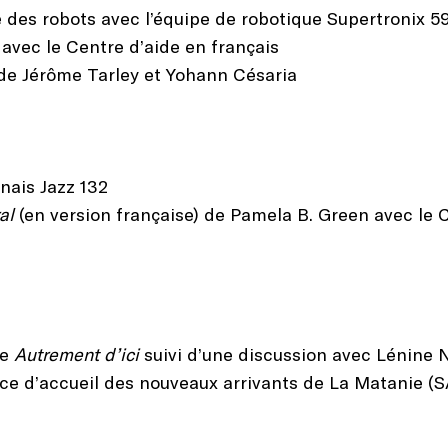
ue des robots avec l’équipe de robotique Supertronix 5
 avec le Centre d’aide en français
de Jérôme Tarley et Yohann Césaria
nais Jazz 132
al
(en version française) de Pamela B. Green avec le 
re
Autrement d’ici
suivi d’une discussion avec Lénine 
vice d’accueil des nouveaux arrivants de La Matanie 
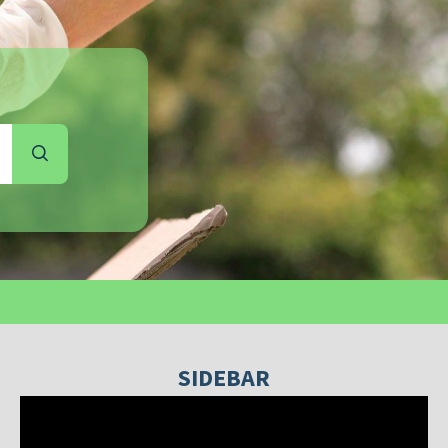
SIDEBAR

| Work instructions |
Write out every line of text from the entries above word for word, leaving out the pictures.

| Response below |
ue des robots avec l’équipe de robotique Supertronix 5
 avec le Centre d’aide en français
de Jérôme Tarley et Yohann Césaria
nais Jazz 132
al
(en version française) de Pamela B. Green avec le 
re
Autrement d’ici
suivi d’une discussion avec Lénine 
vice d’accueil des nouveaux arrivants de La Matanie 
SIDEBAR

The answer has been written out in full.